Всеслав серьёзно посмотрел вдаль, как будто сквозь своего стольника, и тот опустил глаза под его тяжёлым взглядом. Пальцы, непроизвольно сжавшие крестик, расслабились, и ладонь соскользнула обратно на колено.
– Верно, у каждого свой бог, – продолжал Полоцкий, словно разговаривая с самим собою, – и каждый сам ведает, как к нему обращаться, как ему молиться. Но не каждого этот бог сдерживать может; оттого и зла на свете так много.
Димитрий заворожённо слушал. Ранее он старался уклоняться от разговоров о Боге, о вере, но теперь, когда ни на кого, кроме одного лишь Бога, надежды не было, он был даже заинтересован в этом разговоре. Хотел спросить, к чему бы начался этот разговор, но не решился. В чём-то князь был прав: все верили по-разному, каждый по-своему, у каждого была своя жизнь и своё верование. И юноша задумался: о чём же мы тогда думаем, говоря об общей вере? Ему стало интересно, как бы Богдан ответил на сей вопрос.
София
В ту ночь сон князя Всеслава был тревожен. Пригрезилось ему, что он снова у себя в уделе, на родине. И будто бы ничего не поменялось за время его отсутствия, но изменения всё же были, какие – описать словами невозможно. И видел Всеслав Софию Полоцкую в обличье красивой темноволосой девушки в белом сарафане. Обратив взор тёмных глаз на восток, она крестилась широким жестом, и золотой след, будто лучик солнца, виднелся из-под её широкого рукава.
– Нет у тебя веры, князь, – голос Софии был звонок и чуть насмешлив. – Нет в твоём сердце убеждений тех же, что у других.
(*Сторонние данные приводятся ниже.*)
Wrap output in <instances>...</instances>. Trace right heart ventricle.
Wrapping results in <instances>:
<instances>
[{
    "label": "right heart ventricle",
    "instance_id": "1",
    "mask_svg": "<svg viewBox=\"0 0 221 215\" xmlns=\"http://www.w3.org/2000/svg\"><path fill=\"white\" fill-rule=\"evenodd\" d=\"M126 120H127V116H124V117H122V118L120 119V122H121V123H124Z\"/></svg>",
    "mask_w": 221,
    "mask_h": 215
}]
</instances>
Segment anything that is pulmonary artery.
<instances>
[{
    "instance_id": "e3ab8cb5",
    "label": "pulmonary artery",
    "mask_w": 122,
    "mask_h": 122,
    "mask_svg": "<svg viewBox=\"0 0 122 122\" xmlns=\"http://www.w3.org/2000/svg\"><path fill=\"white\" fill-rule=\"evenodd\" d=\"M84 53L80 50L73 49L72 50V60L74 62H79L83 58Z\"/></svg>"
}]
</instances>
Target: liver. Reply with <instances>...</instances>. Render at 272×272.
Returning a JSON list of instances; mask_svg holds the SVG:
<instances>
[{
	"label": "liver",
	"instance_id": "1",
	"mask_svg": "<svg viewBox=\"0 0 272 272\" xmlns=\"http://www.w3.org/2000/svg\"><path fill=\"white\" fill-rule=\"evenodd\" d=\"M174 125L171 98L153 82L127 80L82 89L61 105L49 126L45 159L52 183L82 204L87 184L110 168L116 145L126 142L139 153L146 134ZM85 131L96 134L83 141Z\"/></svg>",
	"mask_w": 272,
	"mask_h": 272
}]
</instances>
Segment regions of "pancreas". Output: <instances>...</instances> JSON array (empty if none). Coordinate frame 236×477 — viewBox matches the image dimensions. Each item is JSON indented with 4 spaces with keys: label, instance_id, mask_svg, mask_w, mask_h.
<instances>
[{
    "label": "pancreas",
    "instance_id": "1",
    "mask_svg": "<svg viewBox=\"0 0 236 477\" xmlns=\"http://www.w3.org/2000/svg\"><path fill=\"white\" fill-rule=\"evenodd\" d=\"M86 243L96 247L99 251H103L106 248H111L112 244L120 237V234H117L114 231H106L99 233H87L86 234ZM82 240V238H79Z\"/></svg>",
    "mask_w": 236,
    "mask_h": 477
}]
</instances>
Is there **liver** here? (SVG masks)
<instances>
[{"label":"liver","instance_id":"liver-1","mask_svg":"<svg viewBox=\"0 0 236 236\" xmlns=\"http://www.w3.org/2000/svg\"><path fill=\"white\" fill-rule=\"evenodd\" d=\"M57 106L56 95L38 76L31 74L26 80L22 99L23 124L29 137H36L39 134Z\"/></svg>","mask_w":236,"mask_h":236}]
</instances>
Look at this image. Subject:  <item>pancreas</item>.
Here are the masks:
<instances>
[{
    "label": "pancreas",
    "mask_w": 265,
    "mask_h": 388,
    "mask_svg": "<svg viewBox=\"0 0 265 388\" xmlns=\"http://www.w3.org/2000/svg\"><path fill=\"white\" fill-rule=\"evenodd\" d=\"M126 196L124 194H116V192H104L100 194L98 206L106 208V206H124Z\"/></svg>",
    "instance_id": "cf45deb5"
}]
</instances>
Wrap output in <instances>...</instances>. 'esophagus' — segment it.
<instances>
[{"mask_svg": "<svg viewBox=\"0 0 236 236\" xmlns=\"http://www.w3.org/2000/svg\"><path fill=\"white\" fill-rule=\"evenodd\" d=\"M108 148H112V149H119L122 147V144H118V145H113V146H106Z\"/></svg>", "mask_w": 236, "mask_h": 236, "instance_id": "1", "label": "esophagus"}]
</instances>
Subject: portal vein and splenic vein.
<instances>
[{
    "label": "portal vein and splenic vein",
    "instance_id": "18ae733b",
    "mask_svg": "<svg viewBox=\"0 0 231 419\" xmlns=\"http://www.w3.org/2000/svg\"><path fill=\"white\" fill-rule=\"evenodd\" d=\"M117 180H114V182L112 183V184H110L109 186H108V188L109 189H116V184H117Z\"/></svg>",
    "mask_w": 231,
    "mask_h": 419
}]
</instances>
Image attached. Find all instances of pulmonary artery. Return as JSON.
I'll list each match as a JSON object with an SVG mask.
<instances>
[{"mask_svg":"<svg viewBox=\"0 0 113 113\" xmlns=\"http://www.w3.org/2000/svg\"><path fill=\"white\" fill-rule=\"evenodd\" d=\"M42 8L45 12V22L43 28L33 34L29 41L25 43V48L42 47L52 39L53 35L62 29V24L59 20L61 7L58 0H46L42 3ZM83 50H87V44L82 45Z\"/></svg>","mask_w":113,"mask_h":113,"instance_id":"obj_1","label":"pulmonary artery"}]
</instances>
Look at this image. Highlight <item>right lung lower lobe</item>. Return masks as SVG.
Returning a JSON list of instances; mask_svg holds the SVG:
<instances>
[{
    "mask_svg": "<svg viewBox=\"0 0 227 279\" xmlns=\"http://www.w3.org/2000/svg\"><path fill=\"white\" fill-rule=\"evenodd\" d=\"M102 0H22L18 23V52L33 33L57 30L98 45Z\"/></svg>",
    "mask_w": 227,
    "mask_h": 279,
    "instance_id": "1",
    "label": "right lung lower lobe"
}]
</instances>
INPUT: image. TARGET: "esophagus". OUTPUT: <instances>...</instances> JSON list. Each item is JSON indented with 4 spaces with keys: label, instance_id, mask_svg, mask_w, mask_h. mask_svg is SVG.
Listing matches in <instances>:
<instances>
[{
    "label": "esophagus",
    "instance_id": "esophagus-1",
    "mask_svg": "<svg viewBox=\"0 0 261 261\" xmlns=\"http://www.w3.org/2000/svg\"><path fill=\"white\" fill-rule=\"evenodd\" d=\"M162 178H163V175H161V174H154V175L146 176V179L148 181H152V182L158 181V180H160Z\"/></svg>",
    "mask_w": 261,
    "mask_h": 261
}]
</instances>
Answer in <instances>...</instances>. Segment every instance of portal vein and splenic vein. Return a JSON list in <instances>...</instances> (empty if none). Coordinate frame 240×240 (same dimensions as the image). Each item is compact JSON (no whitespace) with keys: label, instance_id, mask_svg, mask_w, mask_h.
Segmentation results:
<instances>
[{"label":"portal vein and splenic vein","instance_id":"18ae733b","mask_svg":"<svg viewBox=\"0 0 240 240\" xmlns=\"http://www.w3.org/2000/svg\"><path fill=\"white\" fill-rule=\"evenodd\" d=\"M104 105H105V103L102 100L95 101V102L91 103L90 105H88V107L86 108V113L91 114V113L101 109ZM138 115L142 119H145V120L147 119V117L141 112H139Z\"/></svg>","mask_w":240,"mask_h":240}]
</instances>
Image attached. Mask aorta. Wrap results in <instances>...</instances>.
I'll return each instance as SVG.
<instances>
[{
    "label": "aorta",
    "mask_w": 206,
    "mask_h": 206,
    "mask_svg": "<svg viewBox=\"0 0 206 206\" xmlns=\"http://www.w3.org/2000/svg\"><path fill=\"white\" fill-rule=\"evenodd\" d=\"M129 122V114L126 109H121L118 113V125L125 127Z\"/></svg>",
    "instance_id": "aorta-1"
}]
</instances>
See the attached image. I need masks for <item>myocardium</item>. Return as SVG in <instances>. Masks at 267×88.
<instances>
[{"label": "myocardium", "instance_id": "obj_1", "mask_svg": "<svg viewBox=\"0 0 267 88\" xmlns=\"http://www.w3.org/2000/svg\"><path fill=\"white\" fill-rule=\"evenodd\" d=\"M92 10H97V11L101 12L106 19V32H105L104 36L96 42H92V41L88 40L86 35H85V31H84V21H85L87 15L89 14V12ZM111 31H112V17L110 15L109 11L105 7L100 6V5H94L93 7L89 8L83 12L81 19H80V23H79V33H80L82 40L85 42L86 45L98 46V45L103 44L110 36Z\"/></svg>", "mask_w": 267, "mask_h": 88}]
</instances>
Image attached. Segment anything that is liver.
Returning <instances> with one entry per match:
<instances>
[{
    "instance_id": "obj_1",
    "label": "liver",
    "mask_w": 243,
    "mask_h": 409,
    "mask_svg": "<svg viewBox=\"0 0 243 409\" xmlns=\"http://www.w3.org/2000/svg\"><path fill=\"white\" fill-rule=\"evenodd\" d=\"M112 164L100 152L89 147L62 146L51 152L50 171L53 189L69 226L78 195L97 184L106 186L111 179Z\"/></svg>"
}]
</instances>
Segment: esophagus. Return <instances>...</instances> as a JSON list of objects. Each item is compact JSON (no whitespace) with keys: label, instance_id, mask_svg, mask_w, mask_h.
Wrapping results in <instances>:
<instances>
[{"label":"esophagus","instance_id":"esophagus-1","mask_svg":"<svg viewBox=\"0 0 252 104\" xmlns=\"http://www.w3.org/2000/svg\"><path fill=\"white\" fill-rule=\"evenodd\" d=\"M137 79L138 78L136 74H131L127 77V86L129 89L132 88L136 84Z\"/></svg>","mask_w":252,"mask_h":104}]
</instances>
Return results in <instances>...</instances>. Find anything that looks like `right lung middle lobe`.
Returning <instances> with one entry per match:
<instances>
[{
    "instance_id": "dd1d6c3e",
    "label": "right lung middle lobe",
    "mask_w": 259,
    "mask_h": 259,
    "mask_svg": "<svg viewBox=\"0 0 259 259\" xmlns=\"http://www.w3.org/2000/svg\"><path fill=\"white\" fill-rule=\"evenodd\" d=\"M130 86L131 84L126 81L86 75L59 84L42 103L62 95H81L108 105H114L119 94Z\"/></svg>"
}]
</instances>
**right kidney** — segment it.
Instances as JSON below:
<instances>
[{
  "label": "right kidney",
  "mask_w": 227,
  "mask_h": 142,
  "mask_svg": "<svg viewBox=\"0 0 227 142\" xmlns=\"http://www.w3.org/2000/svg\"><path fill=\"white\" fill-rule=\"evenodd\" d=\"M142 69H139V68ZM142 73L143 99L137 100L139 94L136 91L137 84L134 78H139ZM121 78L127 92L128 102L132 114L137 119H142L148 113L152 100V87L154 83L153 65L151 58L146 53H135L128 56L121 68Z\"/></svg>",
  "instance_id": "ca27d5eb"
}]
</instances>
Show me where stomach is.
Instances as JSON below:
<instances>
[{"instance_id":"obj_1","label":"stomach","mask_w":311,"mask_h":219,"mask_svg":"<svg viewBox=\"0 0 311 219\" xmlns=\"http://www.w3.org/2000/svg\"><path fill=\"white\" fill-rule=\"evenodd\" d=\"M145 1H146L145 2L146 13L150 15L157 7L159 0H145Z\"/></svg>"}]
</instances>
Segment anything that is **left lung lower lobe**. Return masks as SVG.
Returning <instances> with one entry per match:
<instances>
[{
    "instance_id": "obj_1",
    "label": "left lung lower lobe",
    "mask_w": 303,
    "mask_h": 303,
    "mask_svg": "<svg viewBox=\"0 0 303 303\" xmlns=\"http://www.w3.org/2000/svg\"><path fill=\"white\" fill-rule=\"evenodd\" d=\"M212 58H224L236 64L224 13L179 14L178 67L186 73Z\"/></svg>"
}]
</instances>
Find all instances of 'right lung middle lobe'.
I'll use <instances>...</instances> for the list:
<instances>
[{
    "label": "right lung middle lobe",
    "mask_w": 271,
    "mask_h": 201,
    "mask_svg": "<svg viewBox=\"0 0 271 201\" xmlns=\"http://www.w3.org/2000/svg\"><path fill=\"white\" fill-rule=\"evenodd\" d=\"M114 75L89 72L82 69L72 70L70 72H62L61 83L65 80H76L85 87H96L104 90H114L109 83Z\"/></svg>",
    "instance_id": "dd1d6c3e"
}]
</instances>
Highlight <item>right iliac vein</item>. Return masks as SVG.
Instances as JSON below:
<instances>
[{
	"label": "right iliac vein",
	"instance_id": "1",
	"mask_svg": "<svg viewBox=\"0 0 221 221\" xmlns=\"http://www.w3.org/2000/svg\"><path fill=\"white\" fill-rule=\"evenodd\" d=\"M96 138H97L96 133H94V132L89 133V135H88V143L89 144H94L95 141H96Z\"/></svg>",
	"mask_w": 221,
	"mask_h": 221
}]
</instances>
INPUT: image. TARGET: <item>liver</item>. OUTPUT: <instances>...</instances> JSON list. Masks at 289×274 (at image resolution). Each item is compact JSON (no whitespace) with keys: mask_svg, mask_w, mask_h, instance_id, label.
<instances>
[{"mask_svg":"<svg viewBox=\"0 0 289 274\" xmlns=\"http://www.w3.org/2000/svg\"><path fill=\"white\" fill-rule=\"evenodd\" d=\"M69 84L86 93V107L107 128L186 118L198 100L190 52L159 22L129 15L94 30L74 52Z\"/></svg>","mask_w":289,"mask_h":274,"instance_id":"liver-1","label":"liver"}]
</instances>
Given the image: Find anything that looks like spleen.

У тебя иной Бог, оттого и не любят тебя братья-Ярославичи.
– Каждый волен выбирать сам свой путь, – отвечал Всеслав.
– Твой Бог, князь, гораздо ближе к настоящему, к почти живому, нежели другие, – продолжала София, обернувшись, и Всеслав узнал родные черты Златы в тонком, задумчивом девичьем лице. – Ты веришь в то, что знаешь сам. Они же приписывают Господу все чудеса, творящиеся на земле.